C’est un modèle que l’Allemagne, la Suède, l’Italie et certaines exploitations suisses expérimentent déjà. Le gouvernement suisse le mentionne également dans sa stratégie. Dans un tel modèle, les vaches produiraient moins de lait et moins de viande, car elles ne seraient pas suralimentées avec des aliments concentrés (contenant principalement des protéines de soja et des céréales) destinés à les faire grossir.
Selon Matthias Meier, nous pourrions ainsi manger deux tiers de viande en moins, tout en ayant une production plus durable et un régime alimentaire plus varié. "Nous n’avons pas besoin d’éliminer complètement la viande et le lait, qui sont de précieuses sources de protéines", précise-t-il.

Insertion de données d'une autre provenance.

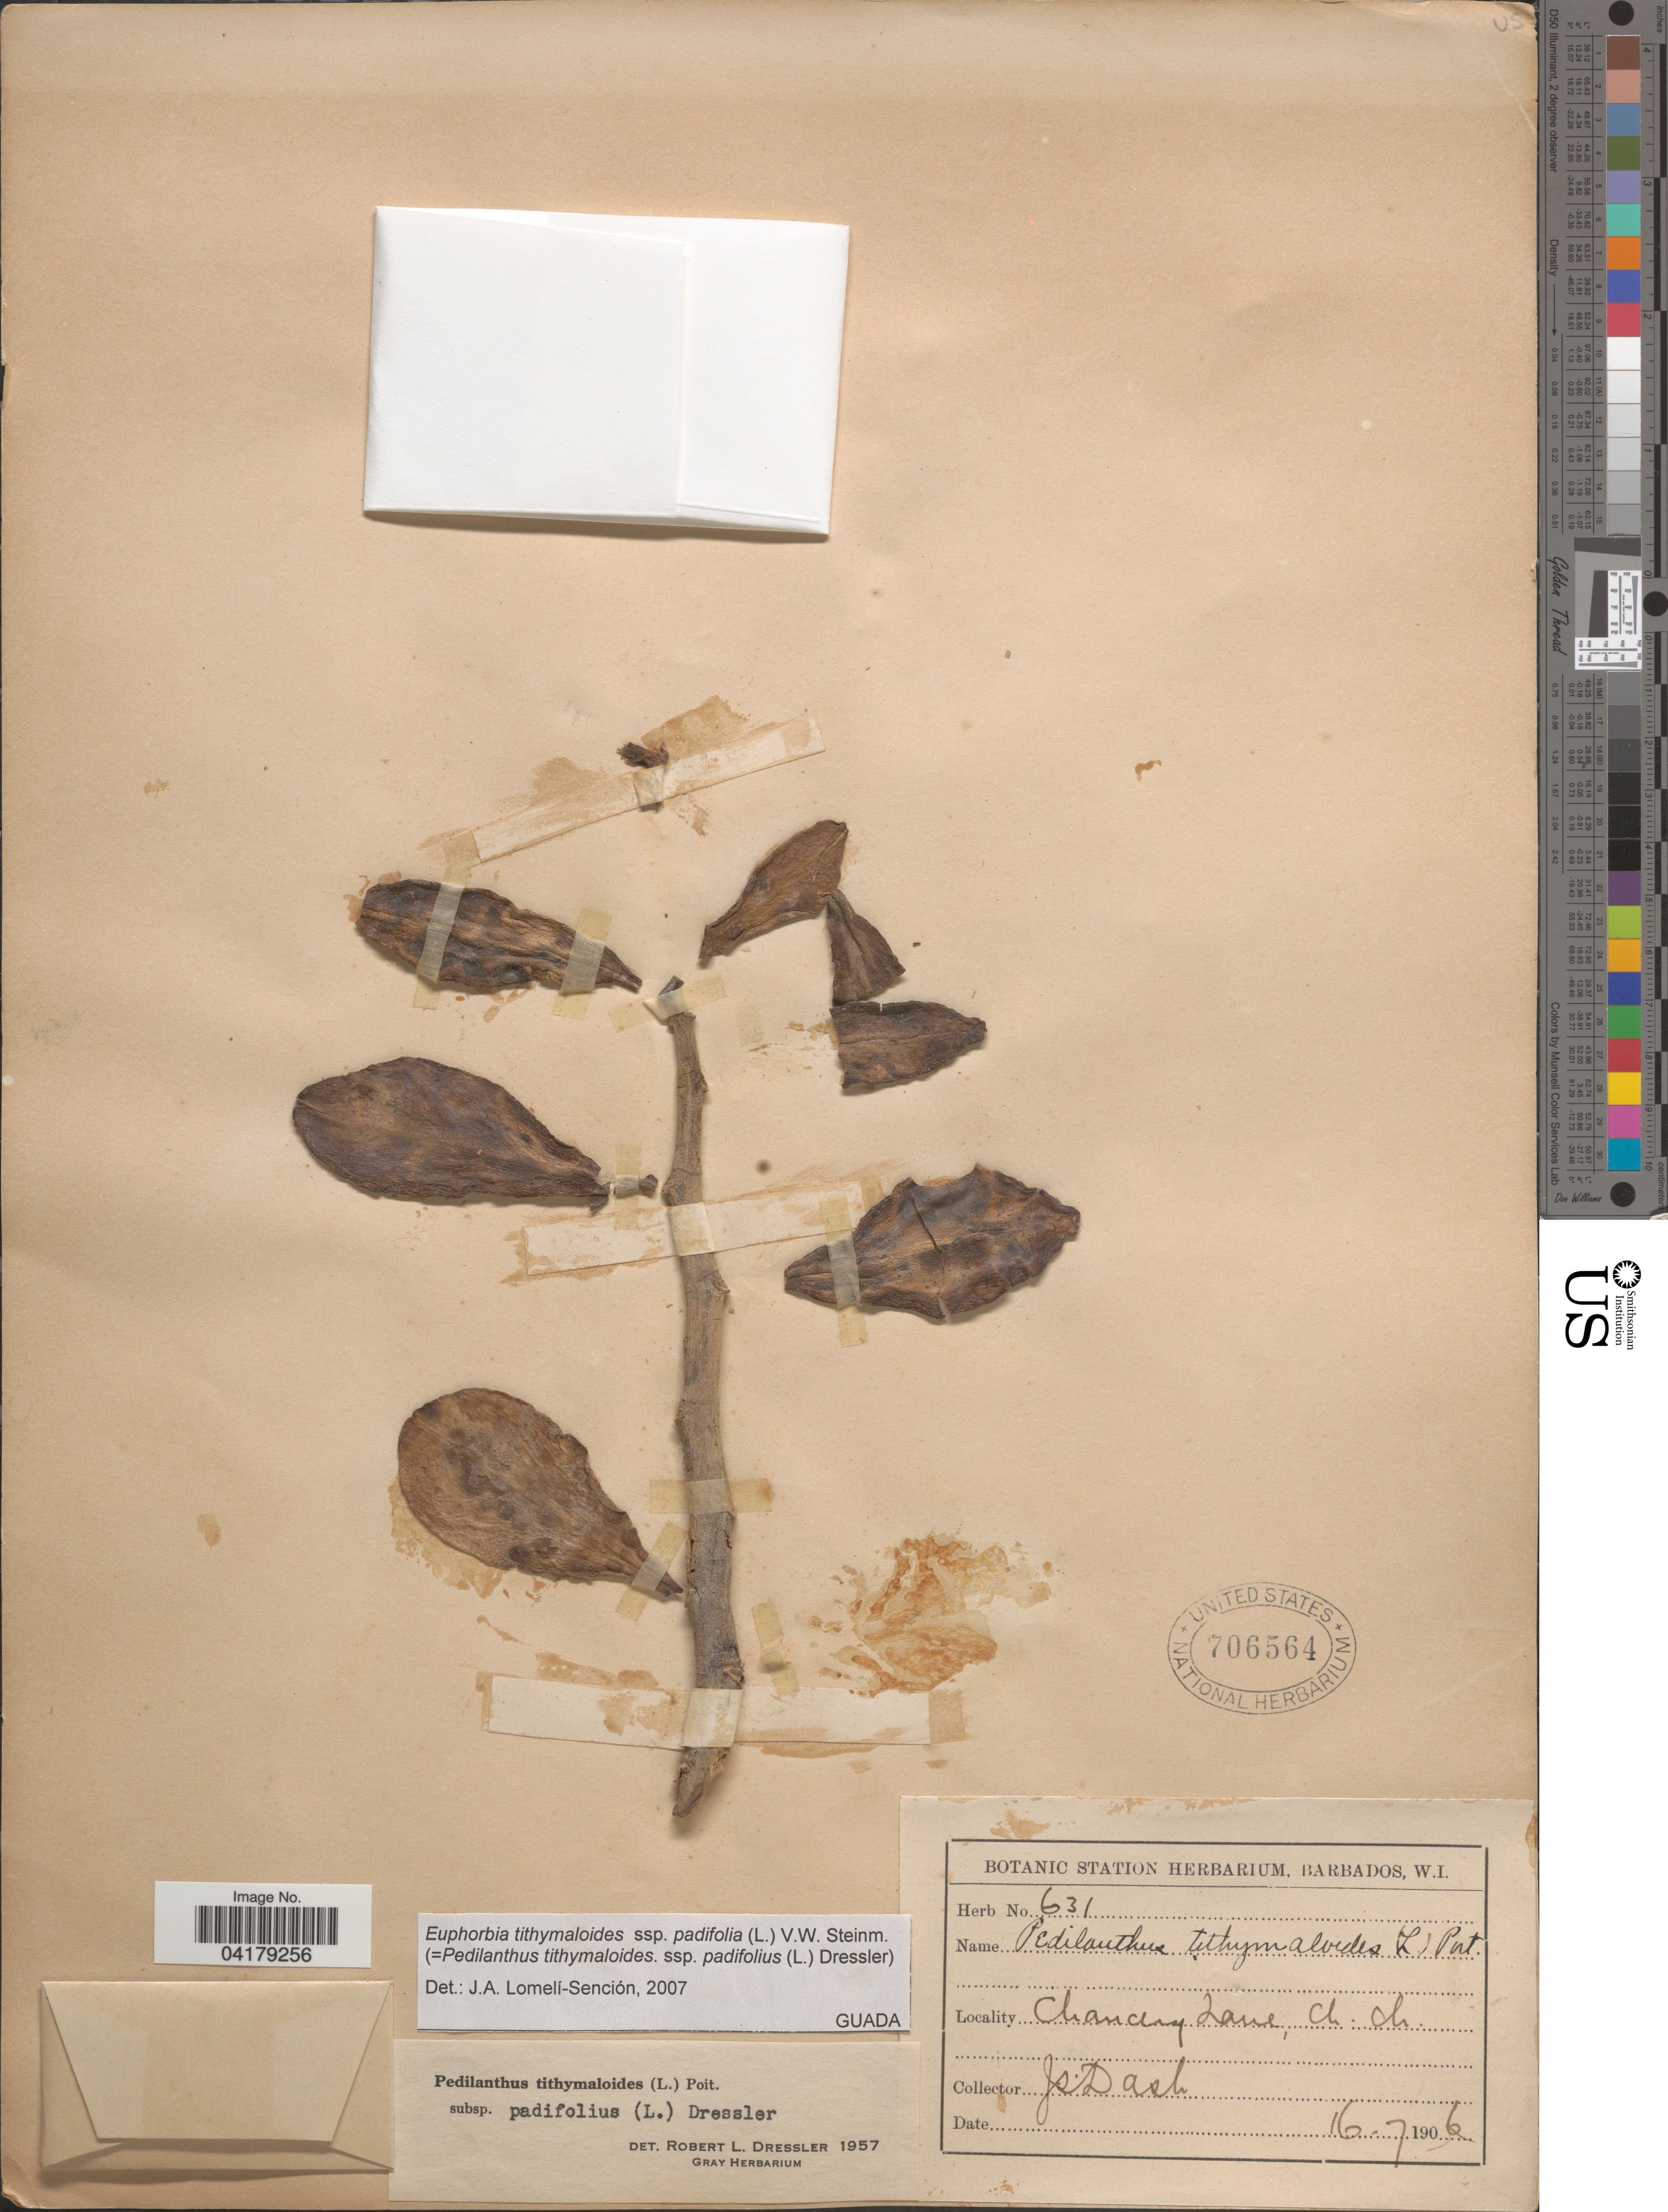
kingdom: Plantae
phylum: Tracheophyta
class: Magnoliopsida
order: Malpighiales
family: Euphorbiaceae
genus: Euphorbia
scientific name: Euphorbia tithymaloides subsp. padifolia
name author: (L.) V.W. Steinm.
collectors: J. Dash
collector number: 631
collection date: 1906-07-16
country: Barbados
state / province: Christ Church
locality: Chanchy Lane, Ch. Ch.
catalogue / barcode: US 706564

Bien qu’il se décrive comme un "végan à temps partiel", il fait partie de ceux qui ne croient pas que le végétalisme soit la solution. En Suisse comme dans le reste du monde, l’étendue des terres arables est trop limitée et il est plus compliqué d’assimiler tous les micro- et macronutriments nécessaires avec un régime à base de plantes.
Un jour, que nous le voulions ou non, nous serons tous contraints de changer nos habitudes alimentaires, affirme le professeur, car les ressources et les matières premières nécessaires à la production actuelle de viande et d’autres produits d’origine animale commenceront à s’épuiser. "Le changement climatique ne nous laissera pas d’autre choix."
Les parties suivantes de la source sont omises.